__Ваши задания__:
**1)** Какие виды неволи, в которых Харон провел восемнадцать лет, перечислены в отрывке о Хароне? Назовите все.
**2)** Ответьте на вопросы по отрывку о Хароне:
(a) В каком году Харон вернулся после первых десяти лет?
(b) За что Харон получил медаль ВДНХ?
(c) Чем Харон считал свои восемнадцать лет тюрьмы, лагеря и ссылки?

Читаем Частная коллекция полностью

Харон всегда иронизировал над теми, кто считал его неисправимым оптимистом. Я был и остался одним из них. Все дело в том, что оптимизм Харона не был свойством его ума, оптимизм был скорее присущ всему его существу, его способу жить, какими бы малоприятными гранями жизнь к Харону ни оборачивалась. Мне больше не довелось встретиться в жизни с человеком, который восемнадцать лет тюрьмы, лагеря, ссылки считал бы затянувшейся нелетной погодой и сетовсл на то, что эти годы можно было употребить с большой пользой для дела. Да, да, и карусельный станок, и Гийом дю Вентре, и все прочее, сделанное в этих условиях и вполне достойное именоваться чудом воистину возрожденческой отдачи, он считал отлучением от той — самой главной — своей любви, отлучением от звукового кинематографа. В сорок седьмом, вернувшись после первых десяти лет, он вошел в свой звуковой кинематограф, как входит в родной дом человек, вышедший на полчаса прогуляться,— ему было в нем все ведомо и профессионально подвластно. Вернувшись второй раз еще через восемь лет (на свободе он не провел и года), он снова оказался профессионалом первой руки, способным и к совершенствованию своего дела (о чем говорит медаль ВДНХ за изобретение новой четырехканальной системы звукозаписи), и к передаче своего опыта — лекции во ВГИКе, беседы о звуке на 4-й программе ТВ и прочая, и прочая. Что это — застой в теории и практике звукооператорской профессии или счастливое умение не отстать от времени? Или, может быть, это вневременное свойство человека искусства оставаться им, если искусство это ты носишь в самом себе? И в этом смысле строки дю Вентре, напоминающие шумовую композицию:

Ночь. Тишина. Бой башенных часов…

Их ржавый стон так нестерпимо резок:

В нем слышен труб нетерпеливый зов

И злобный лязг железа о железо…

— это не только стихи, но еще и упражнения пианиста, лишенного рояля, — дробь пальцами по лагерной доске, профессиональная тренировка звукооператора? Или просто доказательство невозможности сломить человеческий дух ничем, кроме прямого убийства?

(Сохраненные записи)
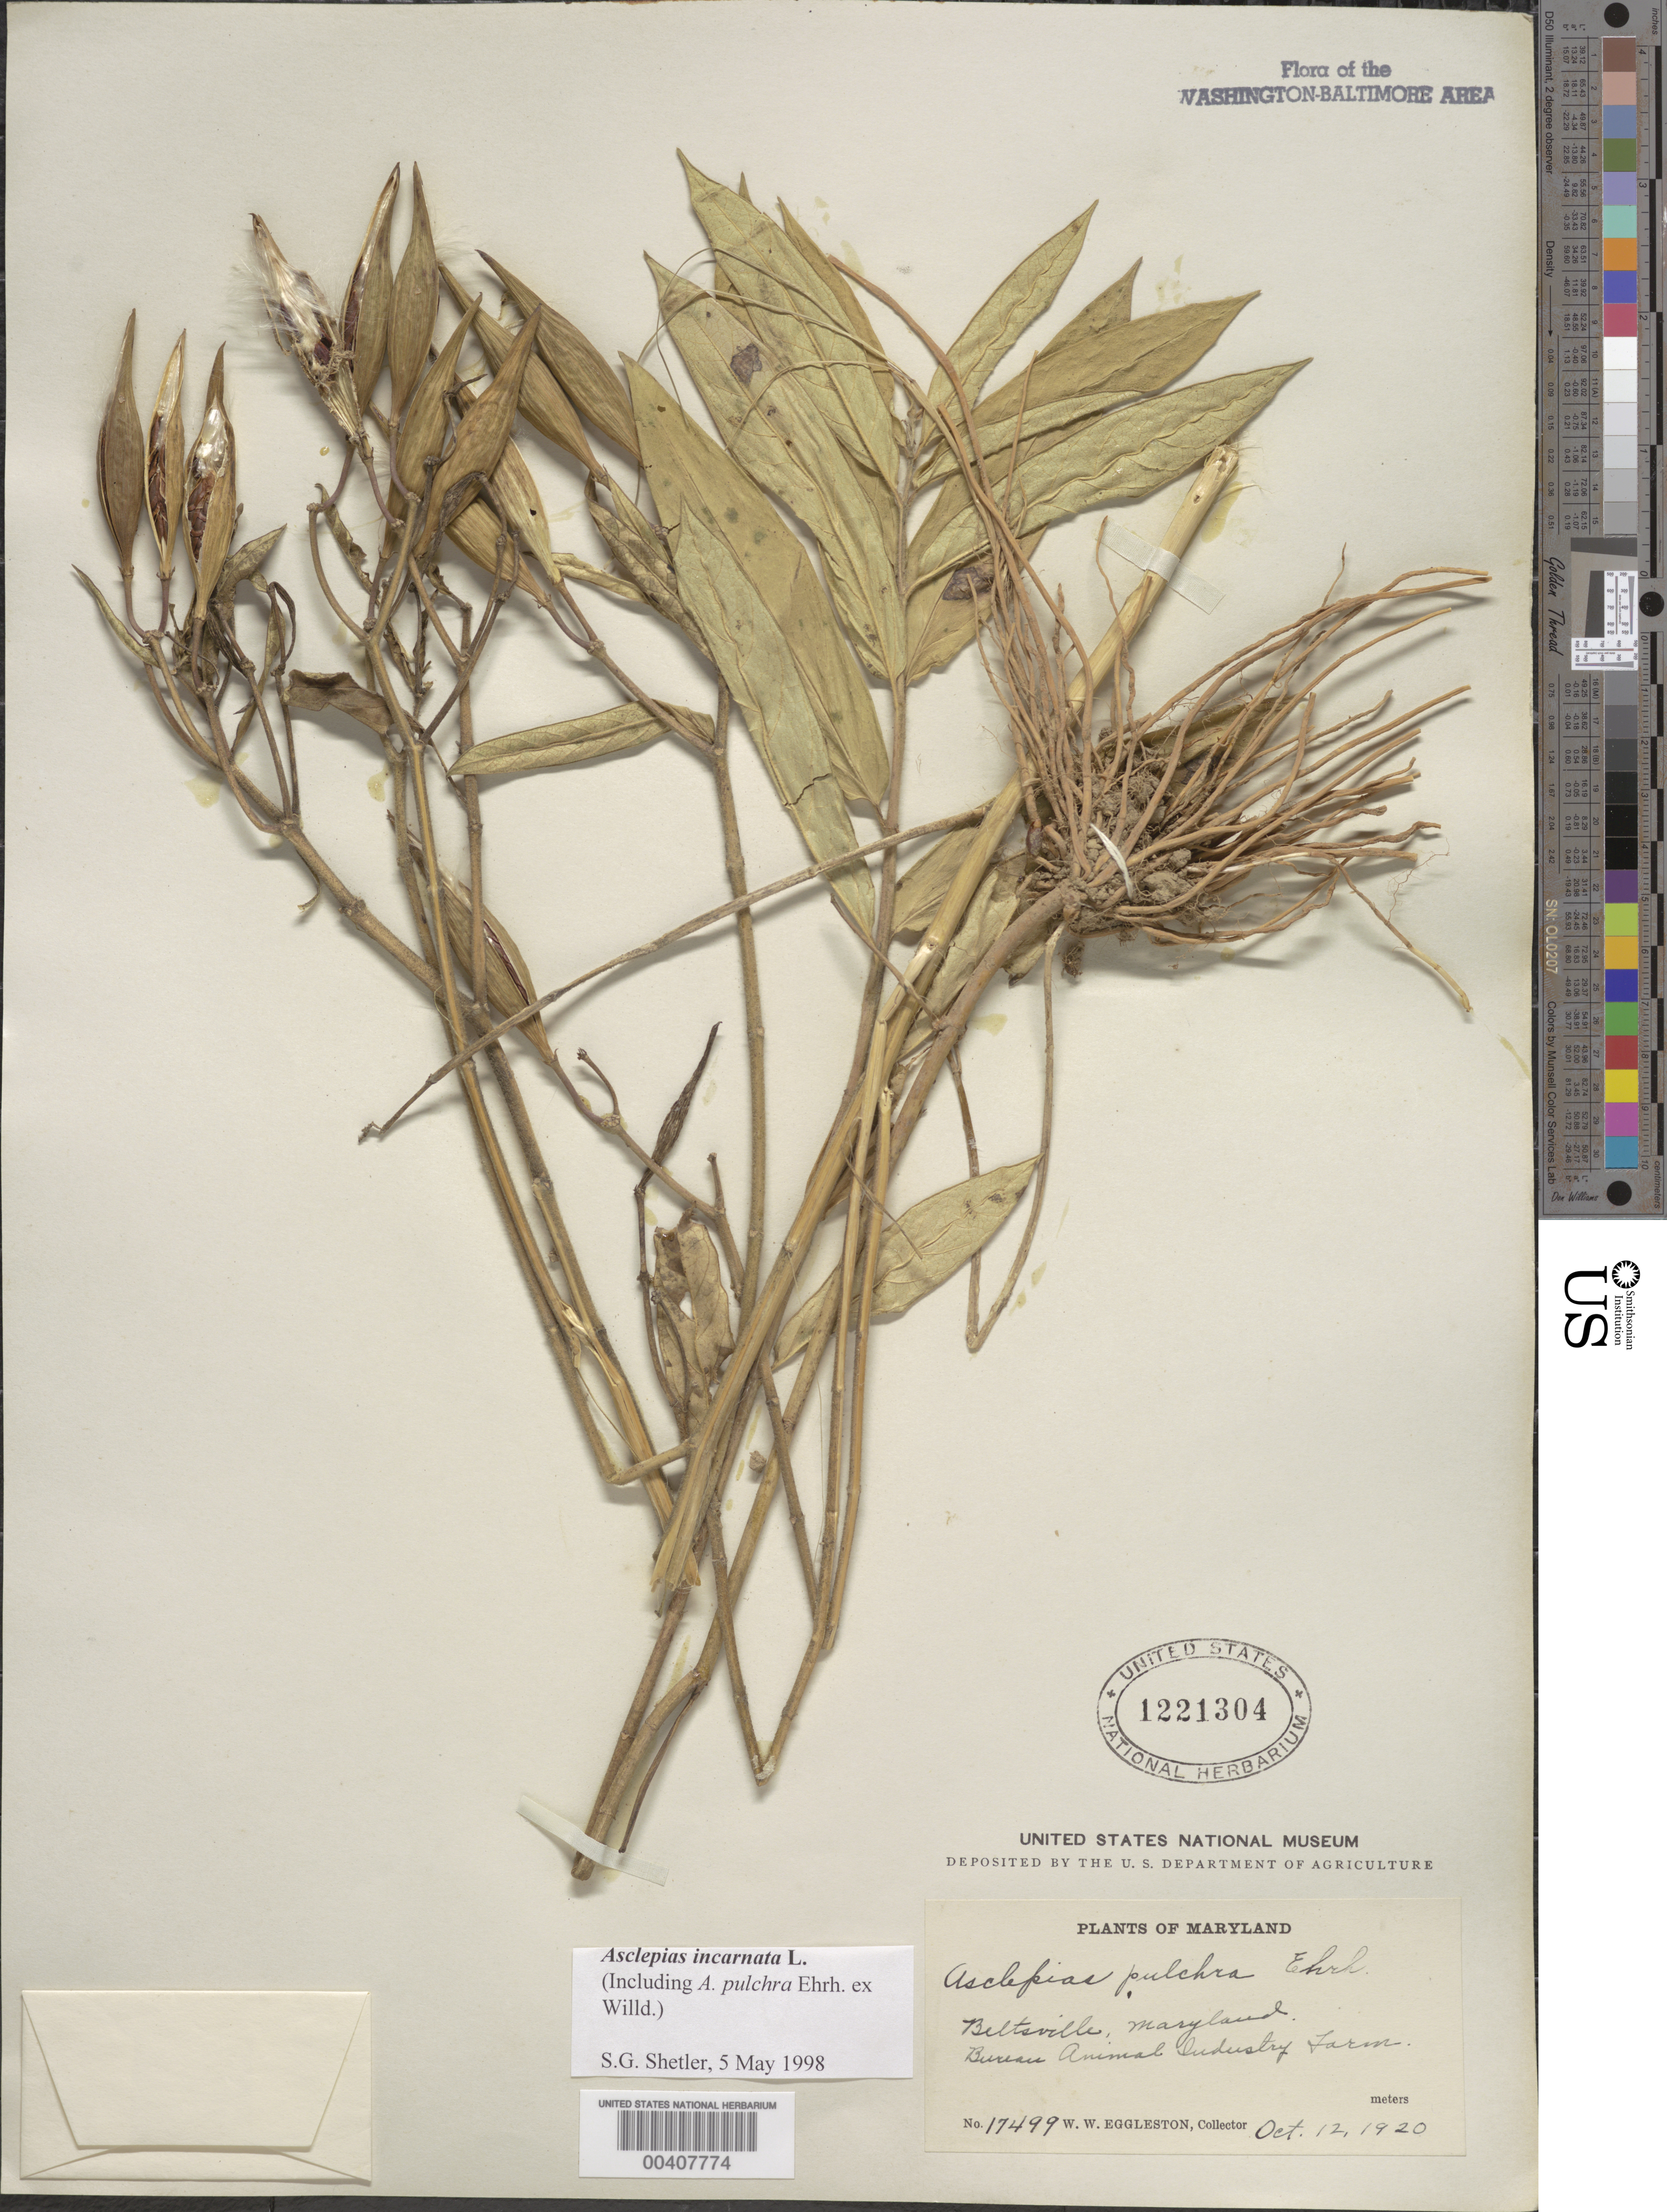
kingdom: Plantae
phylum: Tracheophyta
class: Magnoliopsida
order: Gentianales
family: Apocynaceae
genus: Asclepias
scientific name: Asclepias incarnata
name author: L.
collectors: W. W. Eggleston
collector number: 17499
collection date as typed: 12 Oct 1920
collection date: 1920-10-12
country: United States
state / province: Maryland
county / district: Prince George's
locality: Beltsville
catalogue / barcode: US 1221304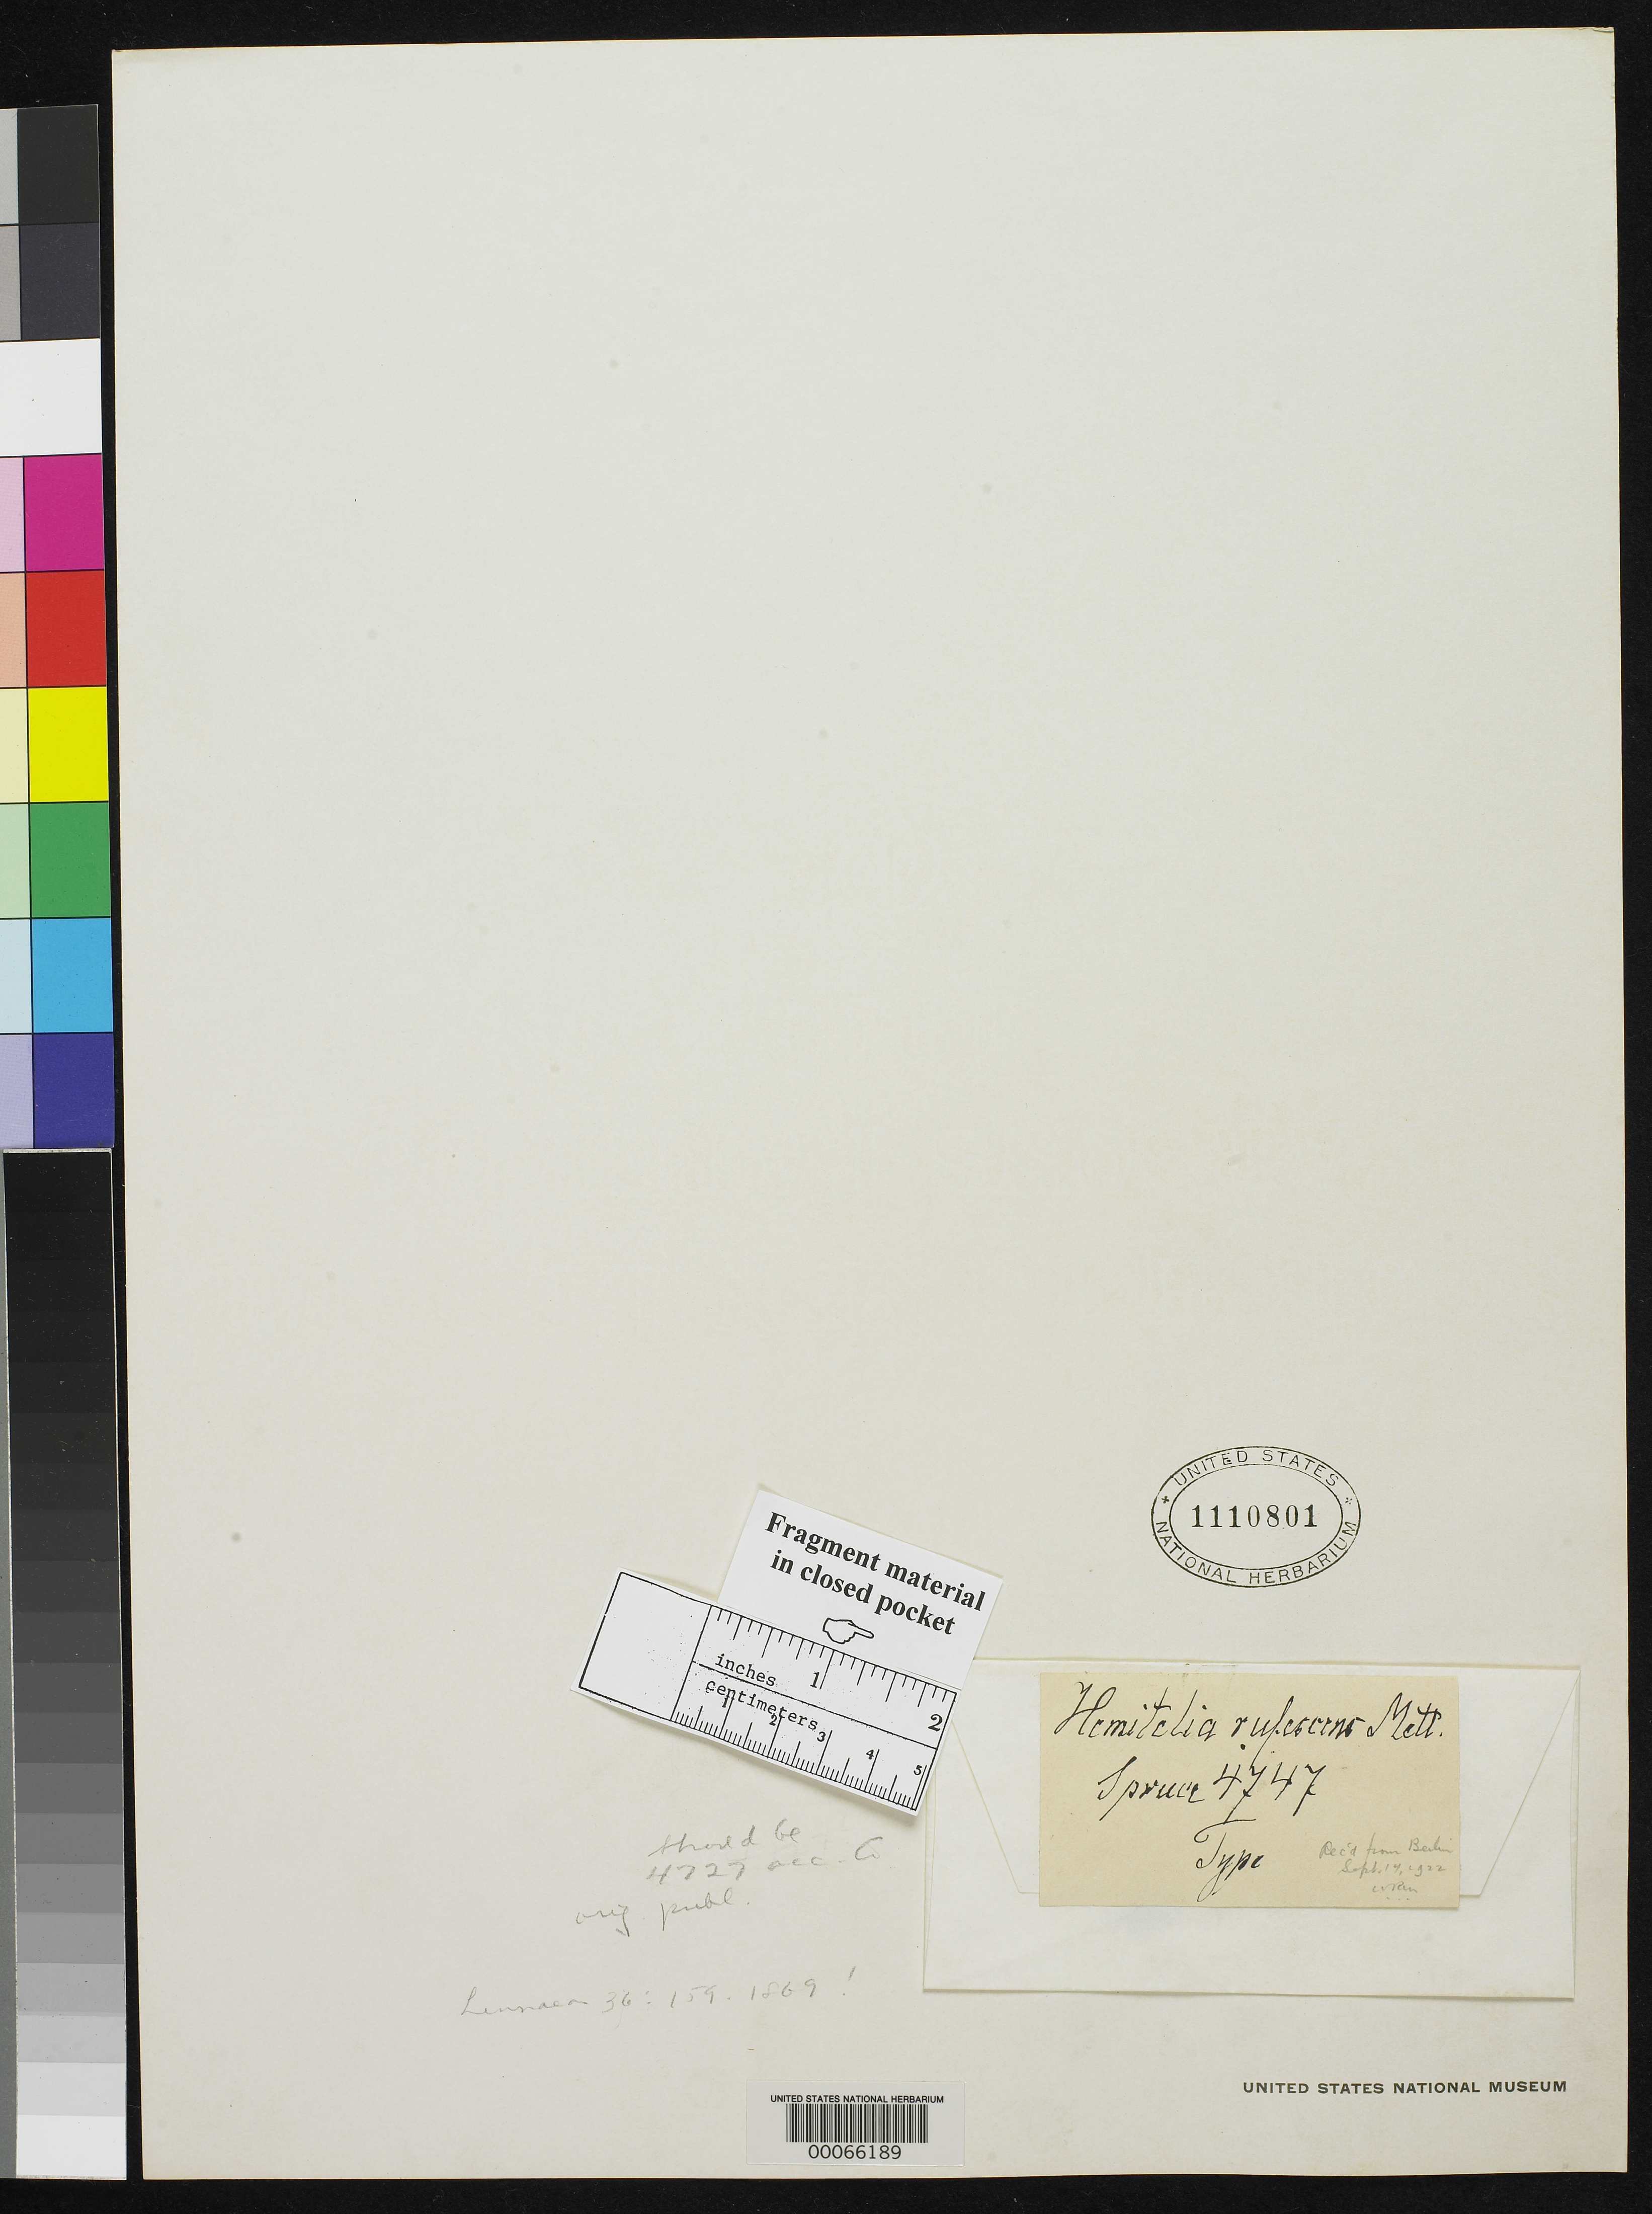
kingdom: Plantae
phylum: Tracheophyta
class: Polypodiopsida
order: Cyatheales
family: Cyatheaceae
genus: Hemitelia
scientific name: Hemitelia rufescens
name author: Mett. ex Kuhn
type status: Type Fragment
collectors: R. Spruce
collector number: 4727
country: Peru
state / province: San Martín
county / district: Mariscal Cáceres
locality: Rio Huallaga, margen Derecha del; Balsa Probana; dtto. Tocache Nuevo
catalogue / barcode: US 1110801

__Ответы по порядку__:
**1)** Тюрьма, лагерь, ссылка.

**2)**
(a) В сорок седьмом.
(b) За изобретение новой четырехканальной системы звукозаписи.
(c) Затянувшейся нелетной погодой.